(EXTRAIT DU DOCUMENT):
━━━━

Natural grass exclamation markDura lex, sed lex…

L’arrêt de la Cour administrative d’appel de DOUAI du 23 janvier 2014 rappelle le caractère sévère des dispositions réglementaires prévoyant qu’en cas de conclusions défavorables du commissaire enquêteur, l’organe délibérant de la collectivité ou de l’établissement public de coopération intercommunale portant le projet doit prendre une délibération motivée réitérant la demande d’autorisation ou de déclaration d’utilité publique (CAA Douai 23 janvier 2014, commune de Creil, n°12DA01292).

Rappelons que lorsqu’à l’issue d’une procédure d’enquête publique environnementale, le commissaire-enquêteur assortit son avis d’une ou plusieurs réserves et qu’il s’avère que l’une au moins de ces réserves n’a pas été levée, son avis est alors regardé comme étant défavorable (CE 13 juillet 2007, société carrières et matériaux, rec. p. 972 ; CE 19 mars 2008, ministre des transports, rec. p. 852-973). Cette solution jurisprudentielle est également appliquée avec constance par le Conseil d’Etat lorsqu’il est conduit à se prononcer sur le sens des conclusions rendues par un commissaire enquêteur dans le cadre d’une procédure d’enquête régie par le code de l’expropriation pour cause d’utilité publique. A titre d’exemple, lorsque le commissaire enquêteur subordonne son avis favorable à la réalisation d’une ou plusieurs conditions et que l’une au moins de ces conditions n’est pas satisfaite, l’avis est alors considéré comme étant défavorable (CE 28 novembre 1980, ville de Chamonix et a., rec. p. 452 ; CE 29 décembre 1999, Ville de Toulon, req. no 186915).

Que ce soit en matière d’enquête publique environnementale ou en matière d’enquête publique régie par le code de l’expropriation pour cause d’utilité publique, le sens des conclusions du commissaire enquêteur ne lie pas l’autorité compétente pour prendre la décision (à titre d’exemple : CE 29 avril 1998, association « Val d’Oise Environnement », req. n° 188678 : pour une enquête publique « loi sur l’eau » ; CAA Nancy 11 février 2010, M. Jean-Marie C, req. n° 09NC00474 : pour une enquête publique consécutive à la révision d’un document d’urbanisme).

Pour autant, le caractère défavorable des conclusions rendues par le commissaire enquêteur n’est pas dépourvu d’incidences sur un plan juridique.

━━━━

(ENREGISTREMENTS DE DONNÉES):
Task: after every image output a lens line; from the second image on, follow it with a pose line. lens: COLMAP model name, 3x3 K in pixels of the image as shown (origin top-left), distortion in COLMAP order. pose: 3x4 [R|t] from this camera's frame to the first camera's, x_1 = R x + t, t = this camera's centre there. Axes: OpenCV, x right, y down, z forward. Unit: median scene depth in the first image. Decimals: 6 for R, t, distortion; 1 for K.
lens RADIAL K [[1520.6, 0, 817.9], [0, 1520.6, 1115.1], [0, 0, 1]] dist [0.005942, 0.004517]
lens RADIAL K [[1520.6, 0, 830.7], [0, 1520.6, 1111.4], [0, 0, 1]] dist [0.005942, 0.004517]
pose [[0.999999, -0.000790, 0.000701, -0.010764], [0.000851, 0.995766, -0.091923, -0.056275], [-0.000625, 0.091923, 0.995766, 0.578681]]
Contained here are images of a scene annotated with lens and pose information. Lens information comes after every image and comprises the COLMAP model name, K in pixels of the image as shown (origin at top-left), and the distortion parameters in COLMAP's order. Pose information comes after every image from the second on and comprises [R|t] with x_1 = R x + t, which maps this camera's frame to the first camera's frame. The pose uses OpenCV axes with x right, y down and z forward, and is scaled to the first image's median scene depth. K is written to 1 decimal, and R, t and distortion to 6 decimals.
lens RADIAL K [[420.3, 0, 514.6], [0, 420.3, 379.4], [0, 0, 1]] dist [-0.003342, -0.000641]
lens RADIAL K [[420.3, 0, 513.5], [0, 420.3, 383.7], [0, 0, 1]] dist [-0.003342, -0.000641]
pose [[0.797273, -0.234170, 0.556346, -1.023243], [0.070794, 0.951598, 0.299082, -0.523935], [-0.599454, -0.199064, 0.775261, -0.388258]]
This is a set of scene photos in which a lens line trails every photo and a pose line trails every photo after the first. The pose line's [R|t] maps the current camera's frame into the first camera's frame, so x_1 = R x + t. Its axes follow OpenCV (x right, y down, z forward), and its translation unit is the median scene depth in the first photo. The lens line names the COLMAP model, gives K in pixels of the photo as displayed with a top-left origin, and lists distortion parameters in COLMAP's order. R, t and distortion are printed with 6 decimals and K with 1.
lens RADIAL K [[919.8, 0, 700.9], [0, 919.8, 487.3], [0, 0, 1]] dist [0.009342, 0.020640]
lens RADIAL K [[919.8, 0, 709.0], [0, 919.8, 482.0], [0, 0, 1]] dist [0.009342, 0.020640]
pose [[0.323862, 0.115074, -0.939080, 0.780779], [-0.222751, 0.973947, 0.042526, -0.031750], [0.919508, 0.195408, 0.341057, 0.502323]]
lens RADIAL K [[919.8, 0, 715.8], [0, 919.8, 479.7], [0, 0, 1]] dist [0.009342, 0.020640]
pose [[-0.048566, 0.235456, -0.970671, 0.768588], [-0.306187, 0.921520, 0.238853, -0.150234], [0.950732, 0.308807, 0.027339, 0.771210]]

━━━━

(TRAVAIL À FAIRE):
Pouvez-vous reprendre le commentaire sur les conclusions défavorables du commissaire enquêteur et le poursuivre à partir de sa dernière phrase ?

(RÉPONSE ATTENDUE):
  • Ainsi, en matière d’enquête publique environnementale, outre le fait qu’il conditionne en partie la recevabilité du référé-suspension d’une décision prise sur conclusions défavorables du commissaire-enquêteur (dit référé semi automatique), il oblige l’organe délibérant de la collectivité ou de l’établissement public de coopération intercommunale portant le projet à prendre une délibération motivée réitérant la demande d’autorisation ou de déclaration d’utilité publique (cf., article 123-16 du code de l’environnement).
  • Dans le droit de l’expropriation pour cause d’utilité publique, on trouve un dispositif de « réitération » analogue. Précisément, l’article R. 13-11 du code de l’expropriation dispose que « si les conclusions du commissaire enquêteur ou de la commission d’enquête sont défavorables à l’adoption d’un projet, le conseil municipal est appelé à émettre son avis par une délibération motivée dont le procès-verbal est joint au dossier transmis au sous-préfet ; celui-ci transmet ensuite l’ensemble des pièces au préfet, avec son avis. Faute de délibération dans un délai de trois mois à compter de la transmission du dossier au maire, le conseil municipal est regardé comme ayant renoncé à l’opération ».

Dans l’arrêt commenté, la Cour administrative d’appel de Douai a appliqué ces dispositions avec une logique implacable, ce qui l’a conduite à valider le jugement d’annulation de l’arrêté déclarant l’utilité publique du projet.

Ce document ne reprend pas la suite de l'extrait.